The Power of Praising the Positive

Recognizing positive behavior can feel disingenuous when a child struggles with numerous behaviors.  Helping parents to grasp the importance of praise can also be a challenge.  For you and for parents, a good exercise is to make a list of all the good things about this child.  I use the term “things” because it could be anything from “funny” to “they took out the recycling last week.”  For this exercise, it doesn’t matter that being funny is mostly at their sibling’s expense, or that when they took out the recycling they left a trail all the way down the stairs.  The point is there are still positive elements - the child has a sense of humor and attempts chores.  Take any trait or “thing” from the list and think about how you might praise the child.  Each time they make a joke that is not at the expense of another person, you laugh or say “you know, you’re pretty funny.”  Or what if you said “thank you so much for taking out the recycling.  Once you’ve picked up the containers on the stairs you’ll be done.”  The key is to mean it and not add qualifiers - “you know, you’re pretty funny, but no more making fun of other people like usual” or “thanks for taking out the recycling, but you dropped stuff everywhere!”  However, on the same note, you’re not ignoring negative behavior - if the child is mean to his/her sibling he/she needs to apologize, but this behavior is separate and it is important to keep it that way.  You are also not telling the child that they did a great job with the recycling and you will help them pick up the containers they dropped.  

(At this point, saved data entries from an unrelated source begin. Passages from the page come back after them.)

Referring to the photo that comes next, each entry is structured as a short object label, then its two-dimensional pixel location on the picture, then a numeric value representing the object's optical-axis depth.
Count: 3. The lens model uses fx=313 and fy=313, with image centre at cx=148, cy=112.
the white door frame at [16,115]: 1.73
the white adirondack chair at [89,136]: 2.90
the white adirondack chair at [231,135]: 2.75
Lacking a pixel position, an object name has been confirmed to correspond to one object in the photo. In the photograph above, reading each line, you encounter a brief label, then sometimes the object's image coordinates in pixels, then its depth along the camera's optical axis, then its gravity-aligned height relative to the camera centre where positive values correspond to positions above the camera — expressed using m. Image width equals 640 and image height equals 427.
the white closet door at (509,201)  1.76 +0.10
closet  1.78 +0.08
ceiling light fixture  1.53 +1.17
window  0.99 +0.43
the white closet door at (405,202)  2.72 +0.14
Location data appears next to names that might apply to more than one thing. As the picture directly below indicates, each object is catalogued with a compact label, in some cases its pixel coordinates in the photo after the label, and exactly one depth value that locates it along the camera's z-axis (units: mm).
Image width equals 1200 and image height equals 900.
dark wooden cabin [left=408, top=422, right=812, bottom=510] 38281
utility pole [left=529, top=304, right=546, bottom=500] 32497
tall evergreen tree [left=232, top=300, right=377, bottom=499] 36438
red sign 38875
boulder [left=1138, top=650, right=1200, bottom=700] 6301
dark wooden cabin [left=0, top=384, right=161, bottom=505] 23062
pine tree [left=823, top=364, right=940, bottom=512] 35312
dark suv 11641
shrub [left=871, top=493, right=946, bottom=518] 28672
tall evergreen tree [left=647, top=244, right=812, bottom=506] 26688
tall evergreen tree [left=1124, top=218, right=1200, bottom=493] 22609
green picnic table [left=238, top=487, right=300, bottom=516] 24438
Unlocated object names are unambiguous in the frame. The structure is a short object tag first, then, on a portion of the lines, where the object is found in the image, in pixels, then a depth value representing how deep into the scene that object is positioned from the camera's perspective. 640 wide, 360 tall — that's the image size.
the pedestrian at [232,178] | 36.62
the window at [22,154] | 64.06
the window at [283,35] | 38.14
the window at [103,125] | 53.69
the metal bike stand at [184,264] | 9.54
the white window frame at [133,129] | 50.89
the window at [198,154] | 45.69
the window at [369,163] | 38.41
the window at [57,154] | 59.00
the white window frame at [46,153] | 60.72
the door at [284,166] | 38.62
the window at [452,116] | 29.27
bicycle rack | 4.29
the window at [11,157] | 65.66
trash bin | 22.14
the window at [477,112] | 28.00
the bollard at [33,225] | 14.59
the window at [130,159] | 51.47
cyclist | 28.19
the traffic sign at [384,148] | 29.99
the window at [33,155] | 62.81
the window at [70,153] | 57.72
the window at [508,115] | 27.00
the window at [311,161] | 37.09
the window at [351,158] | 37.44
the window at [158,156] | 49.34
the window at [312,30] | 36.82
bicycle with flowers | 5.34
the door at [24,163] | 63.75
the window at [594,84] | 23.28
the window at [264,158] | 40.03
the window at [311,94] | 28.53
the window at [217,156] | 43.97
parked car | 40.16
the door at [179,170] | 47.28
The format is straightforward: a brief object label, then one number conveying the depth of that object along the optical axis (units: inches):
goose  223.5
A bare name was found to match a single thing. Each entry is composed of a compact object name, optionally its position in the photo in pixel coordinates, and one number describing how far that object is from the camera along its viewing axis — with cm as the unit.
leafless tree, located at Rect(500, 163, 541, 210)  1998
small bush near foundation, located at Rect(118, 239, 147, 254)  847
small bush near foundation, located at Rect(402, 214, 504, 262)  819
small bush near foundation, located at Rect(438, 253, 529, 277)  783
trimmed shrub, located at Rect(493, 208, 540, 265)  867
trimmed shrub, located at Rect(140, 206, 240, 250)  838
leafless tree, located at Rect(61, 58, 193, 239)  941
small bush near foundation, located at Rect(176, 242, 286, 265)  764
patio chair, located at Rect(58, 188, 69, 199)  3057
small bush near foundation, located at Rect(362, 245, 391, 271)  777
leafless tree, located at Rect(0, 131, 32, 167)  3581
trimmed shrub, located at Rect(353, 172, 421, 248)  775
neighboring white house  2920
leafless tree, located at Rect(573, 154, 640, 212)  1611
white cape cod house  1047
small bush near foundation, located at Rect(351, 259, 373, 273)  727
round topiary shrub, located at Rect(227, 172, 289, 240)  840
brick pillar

Using praise can be effective even in dangerous situations when we feel compelled to yell, "what ever you do don't  _______!!"  Yelling this can promote the undesired outcome.  Praising a child in a sticky situation does not absolve bad behavior; instead the focus is safety first, consequences later.  A well-trained professional was working with a very behaviorally challenging child who had climbed up on the heating vent of a classroom and was in a position that if he were to move a few feet in either direction he would incur serious burns.  This professional had to think quickly.  She started praising him while the aide rushed to seek the kind of help that required a ladder.  "Nice job staying still" "you're being very safe right now, good work," she calmly said.  Notice she did not say, "you're a good performer" or “you’d be a great acrobat.”